How the gau rakshaks help the gaushalas profit from their violence and activism

According to a supervisor, the cattle shelter is home to about 200 cattle, cows as well as bulls.
Most of them he told us were ‘rescued’ by an army of about 200 gau-rakshaks or self-styled cow-vigilantes attached to the shelter, sometimes using violent methods.
In reality, many of the seizures are booked by the police under milder animal cruelty laws – not slaughter – and courts regularly hand the cattle back to the owners pending a final settlement.
But a well-connected cattle shelter like Mr Modak’s doesn’t seem to have much respect for the law.
Cow-vigilantes frequently attack trucks carrying cattle on the highway.
In 2011, cattle worth Rs. 80,000 was seized from Ahmed Sheikh, a Pune-based cattle trader and brought to Mr Modak’s shelter.
The court ordered them to be released for a Rs. 48,000 bond.
But when the police arrived to collect the cattle, they said they found the owner missing. Finally, they had to register an FIR against the shelter.
The cattle have still not been handed over.
The reason, say cattle owners, is that the police are scared to enter these shelters, especially those run by outfits with political clout and with a horde of bouncers at their disposal.
Four years after he went to court, Mr Sheikh claims he was attacked by goons linked to the shelter, acting under orders of Shiv Shankar Swamy, an enforcer for cattle shelters in the Pune region.
Mr Sheikh’s lawyers showed us pictures of his badly bruised body taken immediately after the attack. An FIR was registered against Mr Swamy.
The gau-shalas allegedly buy and sell the confiscated catle.
This is not the only case against Mr Modak’s shelter, or against multiple cattle shelters in the Pune region.

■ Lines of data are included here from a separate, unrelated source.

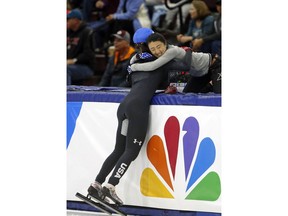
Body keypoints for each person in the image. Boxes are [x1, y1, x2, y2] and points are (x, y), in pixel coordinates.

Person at [86, 28, 191, 205]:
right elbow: (185, 67)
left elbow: (128, 80)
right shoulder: (163, 60)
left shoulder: (134, 60)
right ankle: (110, 186)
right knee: (131, 151)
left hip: (124, 107)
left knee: (118, 150)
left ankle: (95, 185)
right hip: (138, 109)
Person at [130, 32, 221, 94]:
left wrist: (133, 67)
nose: (157, 51)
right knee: (186, 96)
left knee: (219, 97)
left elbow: (152, 66)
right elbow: (142, 55)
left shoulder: (171, 51)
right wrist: (134, 58)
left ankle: (214, 83)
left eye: (159, 47)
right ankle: (210, 85)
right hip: (201, 73)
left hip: (215, 64)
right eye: (153, 49)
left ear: (165, 44)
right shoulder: (161, 53)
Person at [67, 8, 96, 85]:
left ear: (76, 20)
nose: (67, 21)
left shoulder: (87, 32)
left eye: (69, 19)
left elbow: (88, 54)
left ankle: (68, 95)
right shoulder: (68, 32)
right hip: (71, 65)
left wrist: (73, 60)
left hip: (86, 67)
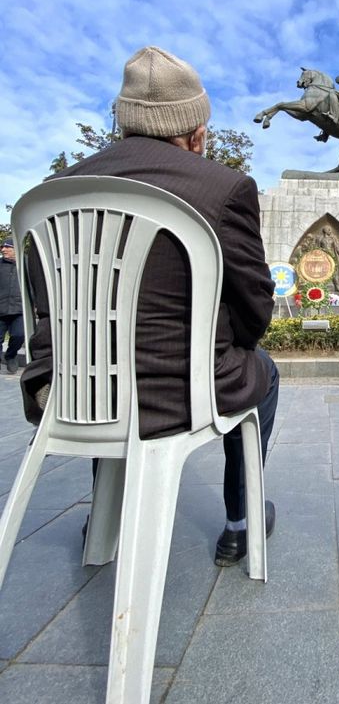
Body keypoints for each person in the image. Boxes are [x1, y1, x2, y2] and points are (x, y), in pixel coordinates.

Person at [21, 46, 278, 566]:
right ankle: (239, 522)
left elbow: (43, 302)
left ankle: (106, 517)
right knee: (264, 371)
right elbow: (255, 305)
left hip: (68, 389)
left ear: (124, 124)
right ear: (197, 134)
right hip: (177, 391)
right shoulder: (223, 188)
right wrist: (238, 343)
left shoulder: (52, 192)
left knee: (98, 365)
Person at [0, 238, 24, 374]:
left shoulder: (26, 264)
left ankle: (11, 356)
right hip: (0, 308)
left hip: (19, 310)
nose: (3, 250)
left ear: (16, 249)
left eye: (7, 247)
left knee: (19, 335)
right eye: (2, 247)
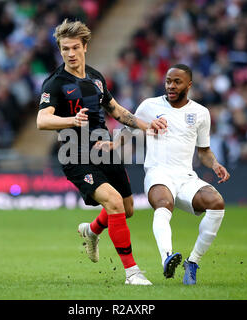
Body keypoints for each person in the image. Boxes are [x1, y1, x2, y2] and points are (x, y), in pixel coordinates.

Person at [36, 19, 167, 285]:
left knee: (127, 209)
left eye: (74, 48)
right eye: (64, 49)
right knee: (115, 202)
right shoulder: (55, 83)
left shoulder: (96, 78)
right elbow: (42, 120)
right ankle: (132, 273)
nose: (70, 54)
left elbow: (117, 111)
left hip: (105, 151)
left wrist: (146, 125)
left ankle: (92, 230)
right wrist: (72, 120)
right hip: (76, 156)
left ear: (85, 47)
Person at [133, 64, 230, 285]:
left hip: (186, 177)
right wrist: (113, 143)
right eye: (168, 81)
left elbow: (203, 151)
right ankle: (167, 257)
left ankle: (192, 262)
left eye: (177, 82)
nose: (171, 86)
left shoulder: (200, 113)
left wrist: (215, 164)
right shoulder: (149, 106)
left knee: (216, 203)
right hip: (158, 173)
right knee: (163, 202)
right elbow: (129, 127)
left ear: (189, 85)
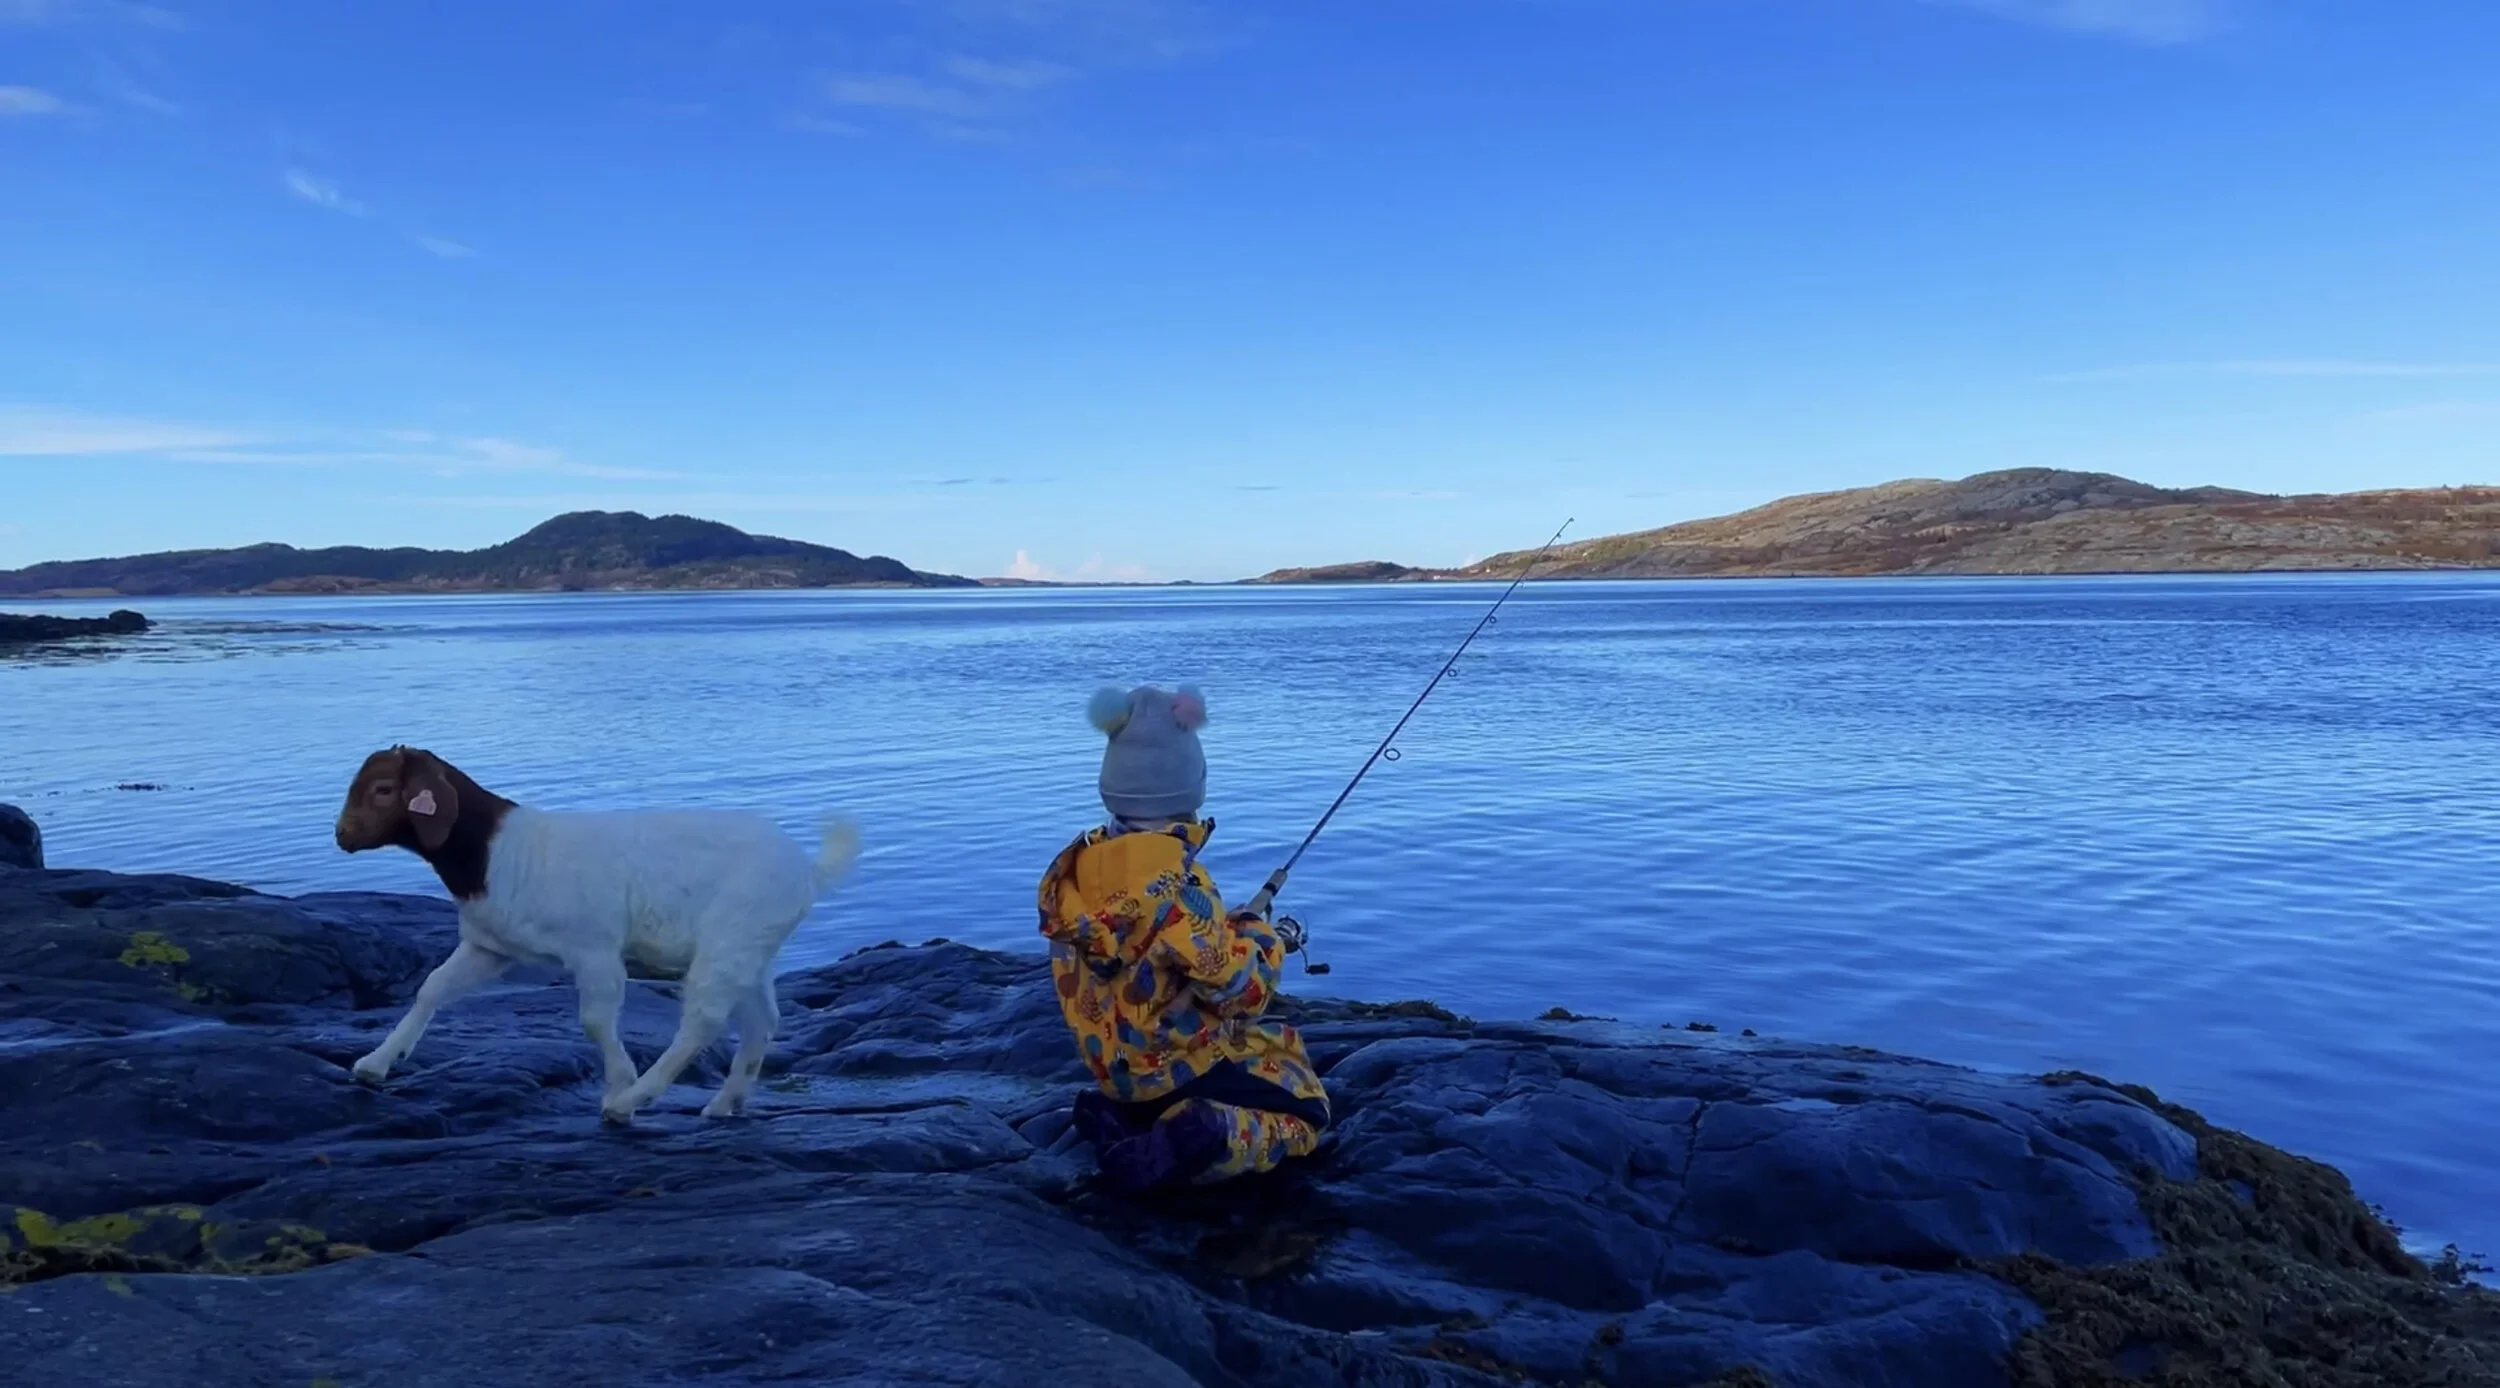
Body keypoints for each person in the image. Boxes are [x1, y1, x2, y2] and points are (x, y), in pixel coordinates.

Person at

MM Sayeed, a lawyer for Pune’s cattle traders, told us he has conducted more than 250 cases and estimates that around 25,000 cattle have been seized in this particular Pune area.
But if you visit the shelters, you will not find more than 200 cattle. So how does this happen and where does this cattle go?

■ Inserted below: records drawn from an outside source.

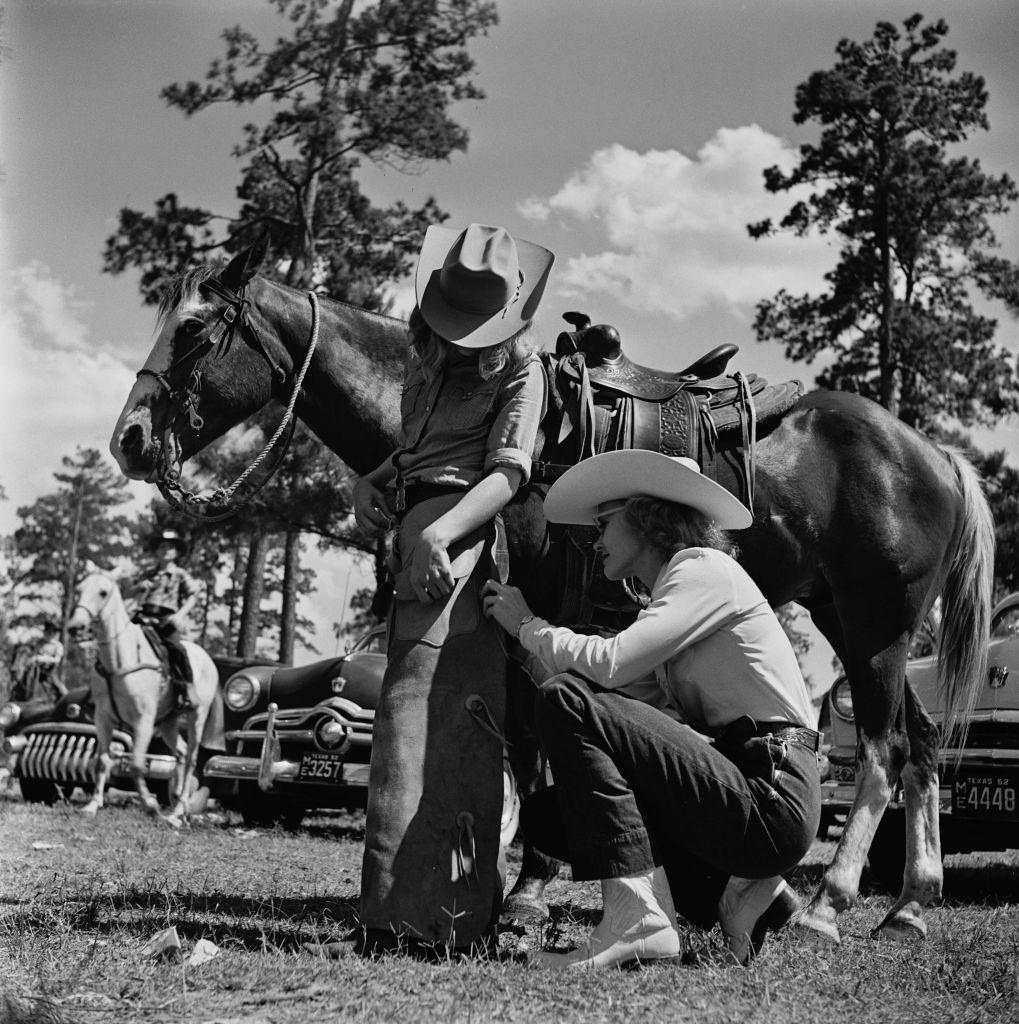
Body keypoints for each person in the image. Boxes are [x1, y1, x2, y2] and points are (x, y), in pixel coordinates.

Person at [482, 449, 820, 969]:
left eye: (604, 522)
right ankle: (746, 897)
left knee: (567, 702)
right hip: (751, 782)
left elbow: (611, 666)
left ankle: (642, 920)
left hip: (772, 789)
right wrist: (532, 651)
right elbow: (622, 708)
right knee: (551, 818)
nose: (594, 539)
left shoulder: (702, 569)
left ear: (647, 515)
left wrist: (529, 626)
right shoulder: (675, 597)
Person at [352, 222, 554, 950]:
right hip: (415, 535)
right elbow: (410, 452)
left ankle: (443, 914)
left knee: (442, 719)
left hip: (458, 540)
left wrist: (441, 535)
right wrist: (364, 482)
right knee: (404, 723)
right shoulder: (424, 362)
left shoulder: (524, 371)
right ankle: (398, 909)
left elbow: (508, 470)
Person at [131, 529, 200, 711]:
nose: (166, 550)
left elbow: (194, 595)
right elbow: (128, 591)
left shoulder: (180, 574)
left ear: (176, 552)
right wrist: (139, 586)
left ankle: (187, 687)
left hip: (165, 619)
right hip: (142, 616)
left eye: (170, 547)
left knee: (176, 649)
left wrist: (179, 615)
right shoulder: (148, 573)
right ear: (156, 551)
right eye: (162, 547)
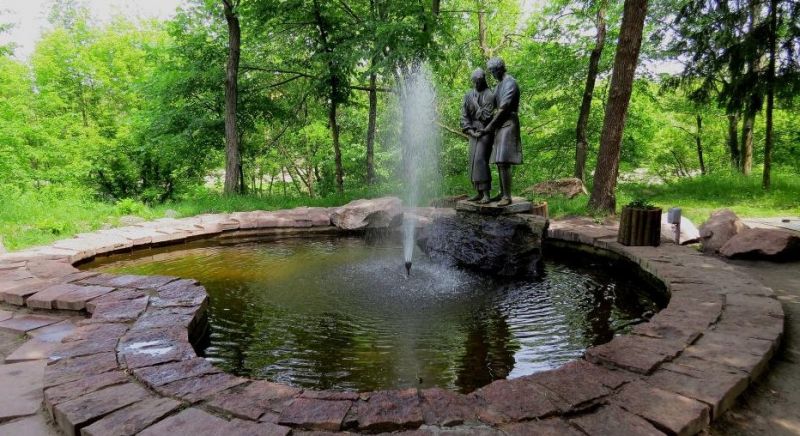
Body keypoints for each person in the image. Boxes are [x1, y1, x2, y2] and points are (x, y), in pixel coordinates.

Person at [481, 57, 522, 207]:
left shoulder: (510, 83)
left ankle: (507, 196)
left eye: (493, 71)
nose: (492, 74)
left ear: (499, 69)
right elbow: (493, 106)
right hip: (500, 125)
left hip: (508, 123)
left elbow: (504, 108)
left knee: (504, 160)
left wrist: (490, 126)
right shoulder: (498, 86)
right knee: (499, 161)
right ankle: (503, 192)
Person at [460, 68, 496, 204]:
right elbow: (464, 115)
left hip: (485, 131)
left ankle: (486, 193)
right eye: (474, 82)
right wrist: (469, 130)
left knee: (480, 160)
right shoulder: (468, 94)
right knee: (472, 161)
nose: (475, 85)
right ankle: (479, 192)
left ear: (483, 80)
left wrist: (475, 104)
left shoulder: (489, 95)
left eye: (478, 82)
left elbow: (486, 116)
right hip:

The only conclusion, said Mr Sayeed, is that “gaushala owners themselves engage in the buying and selling of our animals”.

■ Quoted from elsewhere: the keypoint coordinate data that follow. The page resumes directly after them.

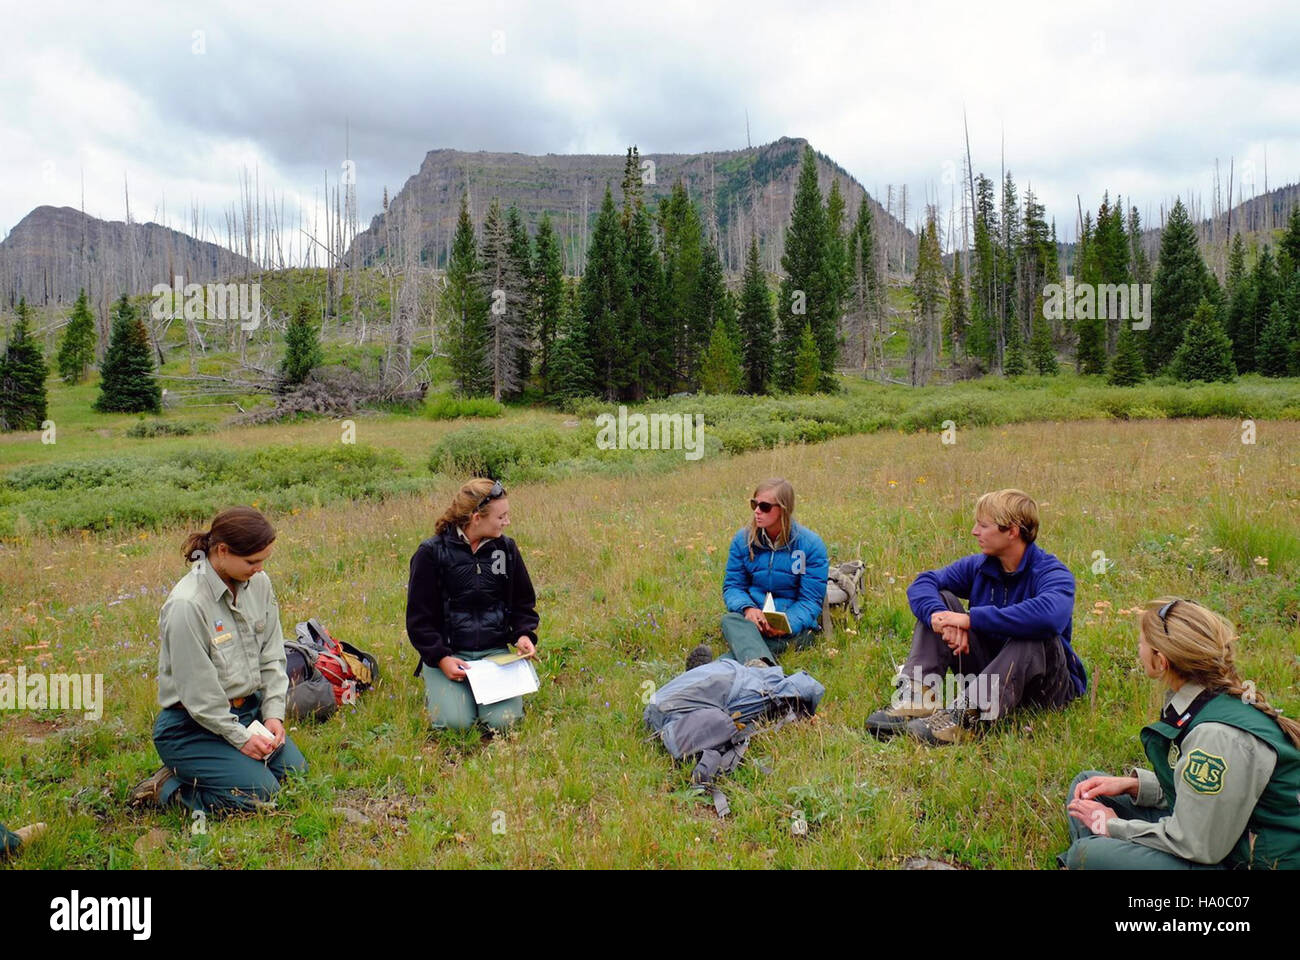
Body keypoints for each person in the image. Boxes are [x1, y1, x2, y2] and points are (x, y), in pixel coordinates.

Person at [1062, 598, 1300, 869]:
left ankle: (1091, 855)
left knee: (1088, 854)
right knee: (1088, 785)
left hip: (1242, 859)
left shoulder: (1217, 736)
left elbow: (1197, 845)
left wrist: (1113, 826)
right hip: (1227, 835)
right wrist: (1138, 786)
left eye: (1141, 643)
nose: (1137, 650)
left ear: (1161, 661)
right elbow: (1214, 799)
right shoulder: (1213, 697)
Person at [865, 488, 1086, 745]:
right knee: (943, 600)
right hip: (992, 675)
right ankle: (918, 698)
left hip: (1044, 689)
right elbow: (924, 582)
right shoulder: (980, 566)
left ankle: (966, 718)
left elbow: (1051, 617)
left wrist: (971, 620)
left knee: (1035, 634)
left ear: (1012, 531)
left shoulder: (1051, 572)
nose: (974, 531)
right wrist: (940, 618)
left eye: (983, 525)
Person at [130, 506, 307, 814]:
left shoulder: (259, 585)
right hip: (191, 727)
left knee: (297, 777)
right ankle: (167, 789)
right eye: (252, 561)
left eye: (264, 559)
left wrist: (273, 715)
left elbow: (272, 655)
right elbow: (199, 697)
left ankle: (217, 771)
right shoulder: (187, 606)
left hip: (247, 712)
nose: (260, 569)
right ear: (222, 551)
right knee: (260, 796)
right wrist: (240, 740)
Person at [406, 478, 540, 733]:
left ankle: (472, 697)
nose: (507, 522)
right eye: (501, 517)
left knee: (504, 723)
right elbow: (418, 620)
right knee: (456, 725)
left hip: (495, 656)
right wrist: (441, 658)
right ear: (477, 517)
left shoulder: (507, 549)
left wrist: (523, 634)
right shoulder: (431, 553)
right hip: (449, 654)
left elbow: (523, 602)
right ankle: (439, 690)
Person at [688, 478, 828, 671]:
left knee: (779, 641)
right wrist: (748, 609)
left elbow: (811, 600)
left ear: (783, 509)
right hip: (752, 622)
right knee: (730, 620)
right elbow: (733, 586)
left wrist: (787, 624)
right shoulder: (743, 540)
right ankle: (758, 667)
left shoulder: (810, 545)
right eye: (754, 504)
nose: (757, 511)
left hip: (792, 627)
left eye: (764, 506)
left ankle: (708, 670)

When we tried to contact Mr Modak, at the cattle shelter they told us he was at his home a short distance away.
At his residence, however, they claim he had left for a meeting without his cellphone.
In another report by NDTV, a cameraperson, Sanjay Mandal, armed with a hidden camera, posed as an assistant to a truck carrying 10 buffaloes from Pune towards Satara district, about an hour south of the city in Maharashtra.
An hour from Pune near the village of Saswad, a mob of aggressive ‘gau-rakshaks‘ or cow-vigilantes stopped the truck.
They pushed and shoved Sanjay and the driver, yanked him out and snatched his phone.
Screaming abuses all the while, they forced themselves into the truck’s cabin and steered it into a police station.
Until then, they had not even looked in the back of the truck.
At the Saswad police station, a bigger crowd gathered. The tension in the atmosphere was palpable.
Police officials made little attempt to control the mob.
Instead they were taking cues from a young man leading the gau-rakshaks. He identified himself to NDTV as Subhash Tayade, a member of the local Hindutva group, Samastha Hindu Aghadi.
Tayade’s boys told us they were tipped-off about the truck by a Pandit Parsuram Modak, the owner of a nearby gau-shala or cowshed. “We were looking out for this truck all night after Pandit-ji‘s tip off,” they said.
A Facebook community page describes Mr Modak as a gau-rakshak, who has worked for “the BJP and RSS for 40 years”.
When we asked Sub Inspector AS Tapade how a mob can forcibly stop a truck and push and shove those inside, he said the gau-rakshaks only pass on information to the police.
What we had witnessed was very different – it was rule of law by mob. When pressed, Tapade said they would act against the gau-rakshaks if needed.
The police admitted the truck had the papers needed for transporting the buffaloes.
Swamy turned out to be Shiv Shankar Swamy, who, according to lawyers for the cattle traders acts as an enforcer for a number of cattle shelters in the Pune area.
A short while after Swamy’s call, the police registered a case under the anti-animal slaughter laws, as well as under animal cruelty laws.
Sadiq Qureishi, a member of a group that provided legal aid to drivers, was furious. He said, “We have a medicine box, water, fodder, all that is needed. The police are acting under pressure from above.”
We glanced in the room next to the Inspector’s cabin. Inside were gau-rakshaks, helping the police draft the FIR or First Information Report.
Despite multiple attempts, the police inspector refused to comment.